In our experience, teams that run big-bang analytics migrations have roughly a 50% success rate in terms of "the new system works as well as the old one within 3 months of go-live." The other 50% either roll back to the old system or run both systems in parallel indefinitely, which costs more than either system alone.

The correct migration strategy is lane-by-lane, not full-road. Identify one cohesive slice of the pipeline — one subject area, one set of source tables — and migrate it completely to the declarative model before touching the next slice. Each lane is a production system before you open the next one.

The lane-by-lane migration playbook

Here is the sequence we've seen work consistently for analytics pipeline migrations from SQL macros to declarative pipelines:

Phase 1: Freeze and document (1-2 weeks)

Stop adding features to the legacy pipeline. Document every model in scope for migration: business logic, downstream consumers, schema, and expected output for a sample of dates. This documentation becomes your acceptance test criteria. You're migrating correctly when the new pipeline produces the same output as the legacy pipeline for all sample dates.

Phase 2: Extract the first lane (2-3 weeks)

Pick the smallest cohesive unit that has value on its own — typically a single source-to-output chain for one business domain (e.g., subscription events → churn metrics). Write the declarative pipeline for this lane. Run it in parallel with the legacy pipeline, comparing outputs daily for two weeks. Differences require investigation: are they bugs in the new pipeline, improvements over the legacy logic, or cases where the legacy pipeline was wrong?

Phase 3: Promote the first lane and decommission the legacy equivalent (1 week)

When the parallel run shows consistent output agreement (or documented deliberate differences where the new logic is correct), promote the new pipeline to production for that lane.
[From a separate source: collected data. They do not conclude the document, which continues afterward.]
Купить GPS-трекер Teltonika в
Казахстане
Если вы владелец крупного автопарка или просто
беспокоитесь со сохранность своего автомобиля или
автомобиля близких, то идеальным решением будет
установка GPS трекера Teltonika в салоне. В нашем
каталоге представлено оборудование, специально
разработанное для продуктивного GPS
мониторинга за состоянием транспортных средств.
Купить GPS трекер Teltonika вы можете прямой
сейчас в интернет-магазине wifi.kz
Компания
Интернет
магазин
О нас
Update BI tool connections to point to the new output tables. Decommission the legacy code for that lane — don't archive it in a "legacy" folder, delete it. Archiving creates maintenance confusion; deletion forces commitment.
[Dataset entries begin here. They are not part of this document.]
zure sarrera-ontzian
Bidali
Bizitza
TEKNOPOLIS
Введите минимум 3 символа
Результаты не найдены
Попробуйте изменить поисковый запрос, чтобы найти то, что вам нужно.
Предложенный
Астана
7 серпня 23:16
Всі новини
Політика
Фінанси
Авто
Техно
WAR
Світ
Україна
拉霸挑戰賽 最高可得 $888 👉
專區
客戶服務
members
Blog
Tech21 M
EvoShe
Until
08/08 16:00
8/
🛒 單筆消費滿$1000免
Phase 4: Repeat for remaining lanes

Apply the same pattern to each subsequent lane, building on the momentum from the first. Later lanes benefit from the declarative patterns established in the first lane, so migration speed typically increases by the third or fourth lane.

Handling the models that touch everything

Every legacy analytics codebase has a handful of "god models" — typically a dim_accounts or fct_events table that almost every other model joins to. These are the highest-risk migrations because they have the most downstream consumers and the most accumulated business logic.
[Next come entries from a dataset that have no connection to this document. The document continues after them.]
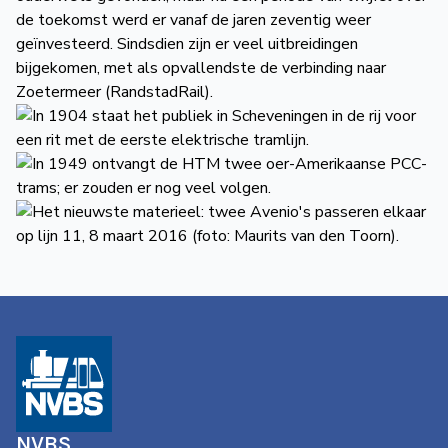
de toekomst werd er vanaf de jaren zeventig weer
geïnvesteerd. Sindsdien zijn er veel uitbreidingen
bijgekomen, met als opvallendste de verbinding naar
Zoetermeer (RandstadRail).
NVBS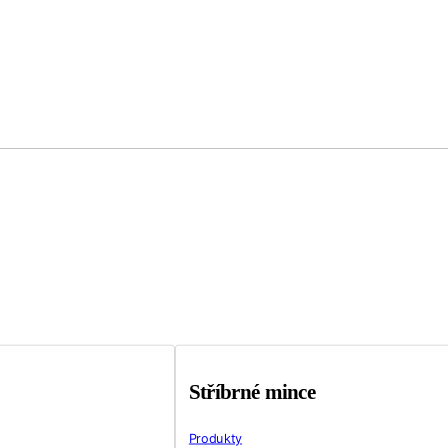
Stříbrné mince
Produkty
The pattern that works for god models is: migrate all the leaf-level consumers first, so the god model is the last thing you touch. By the time you get to it, you have experience migrating every type of model it feeds, you understand the edge cases, and you have confidence from successfully migrating the rest of the pipeline. The god model migration still requires a careful parallel run — plan for 3-4 weeks rather than 2.

What you gain at the end of the migration

The value proposition for a lane-by-lane declarative migration is not primarily speed or cost during the migration — it's what you have on the other side. A declarative pipeline where:

  • Every transformation is expressed in YAML or SQL that any engineer can read and modify safely
  • Business logic is encoded in version-controlled, reviewable definitions rather than tribal knowledge
  • Schema changes trigger structured impact reviews rather than silent breakage
  • Every metric has an owner, a definition, and a freshness SLA
  • The compiled SQL is committed to git and auditable — no black-box transformations

That is not just a more maintainable codebase. It's a pipeline that can be maintained by an analytics team of two without requiring deep institutional knowledge from the person who wrote the original macros. At 50-500 employees, with limited data engineering bandwidth, that property is worth more than almost any feature the legacy pipeline had.